Millie Bobby Brown spent the June 11 episode of the Not Gonna Lie podcast answering a question she said she has seen a thousand times online: why wasn’t her husband helping with the bags and stroller?
“Hi, I’m Millie Bobby Brown, and I’m not gonna lie, when did women become incapable of holding their own bags, car seats and stuff?” she said, then added plainly, “I can also do it on my own.” The 22‑year‑old used the interview to push back against criticism prompted by paparazzi photos that showed her carrying luggage and pushing a stroller without visible help from Jake Bongiovi.
Brown said the images were exactly what they looked like to observers — her doing the carrying — but not what they suggested about her marriage. “People are like, ‘Your husband doesn’t hold a single thing.’ Because I’m three miles ahead. I have been planning this all night,” she said, describing the small, private choreography that preceded the snapshot everyone saw.

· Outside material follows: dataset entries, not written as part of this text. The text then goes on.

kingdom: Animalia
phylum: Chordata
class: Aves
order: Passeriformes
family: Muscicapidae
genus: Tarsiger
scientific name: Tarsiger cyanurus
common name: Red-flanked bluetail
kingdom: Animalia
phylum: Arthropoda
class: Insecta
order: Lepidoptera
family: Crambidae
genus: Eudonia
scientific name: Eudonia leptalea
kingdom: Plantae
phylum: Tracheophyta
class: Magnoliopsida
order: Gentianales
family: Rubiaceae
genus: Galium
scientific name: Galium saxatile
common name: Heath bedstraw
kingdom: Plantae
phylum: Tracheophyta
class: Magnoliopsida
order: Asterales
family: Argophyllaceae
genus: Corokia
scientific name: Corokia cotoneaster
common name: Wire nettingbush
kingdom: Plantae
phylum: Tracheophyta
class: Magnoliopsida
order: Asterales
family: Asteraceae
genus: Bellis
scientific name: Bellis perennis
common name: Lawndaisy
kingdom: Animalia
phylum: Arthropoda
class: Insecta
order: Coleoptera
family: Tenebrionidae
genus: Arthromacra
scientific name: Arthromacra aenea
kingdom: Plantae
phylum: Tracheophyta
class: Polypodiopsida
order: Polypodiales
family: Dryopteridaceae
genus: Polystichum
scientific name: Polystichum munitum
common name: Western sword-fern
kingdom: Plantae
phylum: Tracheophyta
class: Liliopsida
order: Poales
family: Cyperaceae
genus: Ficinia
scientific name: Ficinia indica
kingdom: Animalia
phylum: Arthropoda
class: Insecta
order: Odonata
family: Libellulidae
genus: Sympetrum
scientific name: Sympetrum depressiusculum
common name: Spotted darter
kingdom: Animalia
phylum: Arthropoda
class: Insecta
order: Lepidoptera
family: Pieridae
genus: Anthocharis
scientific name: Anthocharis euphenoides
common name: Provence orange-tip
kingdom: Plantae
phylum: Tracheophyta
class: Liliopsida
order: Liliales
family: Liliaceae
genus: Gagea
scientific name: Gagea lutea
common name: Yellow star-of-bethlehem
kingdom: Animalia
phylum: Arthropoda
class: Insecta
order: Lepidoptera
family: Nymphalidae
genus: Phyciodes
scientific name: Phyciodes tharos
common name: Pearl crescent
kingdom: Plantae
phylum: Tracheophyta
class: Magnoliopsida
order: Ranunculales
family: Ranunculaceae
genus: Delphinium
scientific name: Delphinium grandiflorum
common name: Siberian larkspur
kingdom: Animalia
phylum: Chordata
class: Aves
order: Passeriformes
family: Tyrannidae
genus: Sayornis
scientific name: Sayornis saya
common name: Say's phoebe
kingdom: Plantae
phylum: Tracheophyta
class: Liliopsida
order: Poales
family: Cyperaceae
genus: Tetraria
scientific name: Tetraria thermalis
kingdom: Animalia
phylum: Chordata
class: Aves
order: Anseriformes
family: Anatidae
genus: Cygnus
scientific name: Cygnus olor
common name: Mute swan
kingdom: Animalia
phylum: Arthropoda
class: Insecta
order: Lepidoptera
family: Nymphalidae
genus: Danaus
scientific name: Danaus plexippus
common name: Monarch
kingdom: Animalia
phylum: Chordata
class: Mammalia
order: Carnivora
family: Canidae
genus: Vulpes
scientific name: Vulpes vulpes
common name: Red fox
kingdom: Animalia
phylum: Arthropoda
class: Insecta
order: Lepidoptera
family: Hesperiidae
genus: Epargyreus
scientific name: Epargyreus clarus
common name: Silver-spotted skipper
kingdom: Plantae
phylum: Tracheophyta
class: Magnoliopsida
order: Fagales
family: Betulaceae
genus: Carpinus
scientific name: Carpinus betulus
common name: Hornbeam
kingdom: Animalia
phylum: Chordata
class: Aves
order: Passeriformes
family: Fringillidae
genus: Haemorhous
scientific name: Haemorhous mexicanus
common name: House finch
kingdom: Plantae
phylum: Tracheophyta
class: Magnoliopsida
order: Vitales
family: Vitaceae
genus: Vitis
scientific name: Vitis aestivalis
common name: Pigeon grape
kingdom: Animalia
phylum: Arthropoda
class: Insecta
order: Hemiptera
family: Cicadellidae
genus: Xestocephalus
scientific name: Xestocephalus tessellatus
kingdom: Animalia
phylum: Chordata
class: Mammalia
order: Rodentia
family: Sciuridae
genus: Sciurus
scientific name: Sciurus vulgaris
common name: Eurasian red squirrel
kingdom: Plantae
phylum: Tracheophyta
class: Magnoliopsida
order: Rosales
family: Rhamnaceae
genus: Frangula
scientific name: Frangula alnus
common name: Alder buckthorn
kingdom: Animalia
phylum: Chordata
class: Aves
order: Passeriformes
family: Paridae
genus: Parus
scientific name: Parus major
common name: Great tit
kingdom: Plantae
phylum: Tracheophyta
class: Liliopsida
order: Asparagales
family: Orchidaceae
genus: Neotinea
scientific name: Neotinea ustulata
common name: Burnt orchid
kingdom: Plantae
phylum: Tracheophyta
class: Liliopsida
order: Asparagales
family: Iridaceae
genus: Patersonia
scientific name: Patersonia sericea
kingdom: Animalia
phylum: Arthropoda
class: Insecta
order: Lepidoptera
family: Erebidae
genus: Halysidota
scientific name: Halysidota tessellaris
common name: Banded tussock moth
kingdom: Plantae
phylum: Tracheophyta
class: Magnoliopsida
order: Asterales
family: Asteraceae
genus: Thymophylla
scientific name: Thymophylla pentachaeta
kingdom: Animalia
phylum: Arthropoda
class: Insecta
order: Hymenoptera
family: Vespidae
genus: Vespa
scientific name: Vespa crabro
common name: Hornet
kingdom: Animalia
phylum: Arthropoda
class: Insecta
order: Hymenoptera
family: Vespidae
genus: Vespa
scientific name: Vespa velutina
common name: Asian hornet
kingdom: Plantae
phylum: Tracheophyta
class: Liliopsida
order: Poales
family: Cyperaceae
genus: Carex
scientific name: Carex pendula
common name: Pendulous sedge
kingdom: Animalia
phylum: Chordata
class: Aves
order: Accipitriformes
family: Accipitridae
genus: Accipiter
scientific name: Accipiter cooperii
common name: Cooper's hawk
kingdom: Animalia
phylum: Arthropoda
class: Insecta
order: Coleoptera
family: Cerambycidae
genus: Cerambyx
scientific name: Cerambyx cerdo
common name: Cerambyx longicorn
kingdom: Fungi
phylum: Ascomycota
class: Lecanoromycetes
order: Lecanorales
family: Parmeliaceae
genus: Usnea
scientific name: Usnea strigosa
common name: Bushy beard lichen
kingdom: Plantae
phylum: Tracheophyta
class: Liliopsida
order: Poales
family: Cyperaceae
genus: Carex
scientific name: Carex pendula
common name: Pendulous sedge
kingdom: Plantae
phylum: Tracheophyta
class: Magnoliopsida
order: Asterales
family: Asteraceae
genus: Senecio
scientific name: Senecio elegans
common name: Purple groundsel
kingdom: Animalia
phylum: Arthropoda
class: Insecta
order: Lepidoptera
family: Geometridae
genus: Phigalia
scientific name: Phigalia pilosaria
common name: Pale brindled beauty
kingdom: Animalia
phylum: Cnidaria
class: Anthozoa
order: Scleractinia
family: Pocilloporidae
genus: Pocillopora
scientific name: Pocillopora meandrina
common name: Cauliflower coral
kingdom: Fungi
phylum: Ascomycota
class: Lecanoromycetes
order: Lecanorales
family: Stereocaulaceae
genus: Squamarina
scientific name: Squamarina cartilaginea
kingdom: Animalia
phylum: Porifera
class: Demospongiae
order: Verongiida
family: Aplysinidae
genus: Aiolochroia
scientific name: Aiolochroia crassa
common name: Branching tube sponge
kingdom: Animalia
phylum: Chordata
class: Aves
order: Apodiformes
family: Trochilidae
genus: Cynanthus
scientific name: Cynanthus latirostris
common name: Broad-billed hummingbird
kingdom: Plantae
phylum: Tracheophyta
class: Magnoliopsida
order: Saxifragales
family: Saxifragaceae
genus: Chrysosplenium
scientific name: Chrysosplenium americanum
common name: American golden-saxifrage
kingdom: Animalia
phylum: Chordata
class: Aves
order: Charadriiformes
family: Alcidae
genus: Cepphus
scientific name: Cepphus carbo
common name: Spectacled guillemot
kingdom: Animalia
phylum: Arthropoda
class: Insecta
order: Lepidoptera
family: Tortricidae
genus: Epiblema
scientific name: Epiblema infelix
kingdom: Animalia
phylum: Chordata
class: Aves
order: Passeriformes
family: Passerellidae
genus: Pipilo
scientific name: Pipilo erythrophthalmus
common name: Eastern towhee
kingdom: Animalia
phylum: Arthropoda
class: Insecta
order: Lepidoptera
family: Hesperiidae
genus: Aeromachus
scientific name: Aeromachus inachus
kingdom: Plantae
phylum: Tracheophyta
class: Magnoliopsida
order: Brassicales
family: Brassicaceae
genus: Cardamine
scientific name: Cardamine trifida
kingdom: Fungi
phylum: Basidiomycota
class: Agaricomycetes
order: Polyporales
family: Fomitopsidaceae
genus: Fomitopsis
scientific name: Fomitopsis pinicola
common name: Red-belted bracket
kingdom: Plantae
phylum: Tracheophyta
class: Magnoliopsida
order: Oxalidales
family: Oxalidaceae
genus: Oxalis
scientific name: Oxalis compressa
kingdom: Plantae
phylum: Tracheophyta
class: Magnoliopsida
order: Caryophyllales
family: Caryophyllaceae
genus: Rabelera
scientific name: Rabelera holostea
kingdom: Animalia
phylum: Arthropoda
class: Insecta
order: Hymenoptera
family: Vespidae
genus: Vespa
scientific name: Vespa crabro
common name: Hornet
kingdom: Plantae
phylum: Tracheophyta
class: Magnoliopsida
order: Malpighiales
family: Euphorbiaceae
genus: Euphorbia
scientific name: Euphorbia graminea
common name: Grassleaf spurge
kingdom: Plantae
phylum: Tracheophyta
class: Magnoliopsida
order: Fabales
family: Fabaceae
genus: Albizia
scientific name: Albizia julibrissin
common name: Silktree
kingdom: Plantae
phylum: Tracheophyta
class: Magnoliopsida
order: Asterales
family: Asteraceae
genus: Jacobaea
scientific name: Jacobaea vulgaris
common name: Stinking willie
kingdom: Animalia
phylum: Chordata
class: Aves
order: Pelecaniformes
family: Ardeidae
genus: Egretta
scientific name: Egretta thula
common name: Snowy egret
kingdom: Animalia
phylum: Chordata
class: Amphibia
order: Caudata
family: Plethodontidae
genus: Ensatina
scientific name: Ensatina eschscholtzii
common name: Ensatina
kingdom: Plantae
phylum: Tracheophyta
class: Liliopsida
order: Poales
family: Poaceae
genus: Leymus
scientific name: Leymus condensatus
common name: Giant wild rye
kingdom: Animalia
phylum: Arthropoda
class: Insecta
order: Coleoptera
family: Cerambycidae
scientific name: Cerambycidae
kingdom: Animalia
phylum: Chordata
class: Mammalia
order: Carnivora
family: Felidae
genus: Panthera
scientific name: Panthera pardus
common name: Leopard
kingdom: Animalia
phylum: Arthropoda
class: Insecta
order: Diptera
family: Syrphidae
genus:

The episode supplied the details that social media had been missing and the tone Brown wanted to set. She called Bongiovi “the most polite, sweet, will‑do‑anything‑for‑me,” and said, plainly, “But he also knows I’m capable” and that he is “not broken.” She framed the incident as a byproduct of choice and planning rather than neglect or gendered failure.
The criticism Brown addressed is the friction point driving the story: some online commenters argued that Bongiovi should have stepped in to carry bags or push the stroller. Brown countered that unpacking an individual moment into a moral verdict about her marriage or parenthood misses the point — and the intent she and her husband bring to their roles. “We’re all about empowering girls and, ‘You got it’ and ‘You don’t need a man.’ But then when I’m like, ‘OK, I can carry my own things,’ people are like, ‘Where’s your husband?’”
Brown’s response also folded into a larger, personal narrative she has been sketching publicly for years: she confirmed her relationship with Bongiovi in 2021, the pair walked a red carpet together at the BAFTA Awards in London in March 2022, and they married in May 2024 in a ceremony officiated by Matthew Modine. Last summer the couple announced they had adopted a daughter and said they intended to keep her life private.
She reminded listeners that some of the pushback even targeted her age and new role as a parent. “For everybody who was like, ‘Oh my God, a 21‑year‑old mom. Oh my gosh, how could she?’ I’m having the most amazing time. My husband and I say this all the time; it’s like going from black and white to color,” she said, adding a light, private exclamation — “And then there were 3.”
Brown’s podcast appearance is the couple’s documented public reply to the specific backlash; there has been no separate statement from Bongiovi reported alongside her comments. By explaining the context — that she had planned who would carry what and that she was comfortable doing it herself — she aimed to strip the moment of the scandal others read into it.
The immediate consequence is straightforward: Brown has put a public floor under how the couple will answer this sort of scrutiny. She has framed the exchange as a debate about expectations rather than evidence of selfishness or failure. What remains unresolved is one small factual gap — what exactly prompted the paparazzi moment and where the family was headed — but on the larger question Brown closed the loop: this was a chosen, private parenting decision, and for now it stands as the couple’s public position.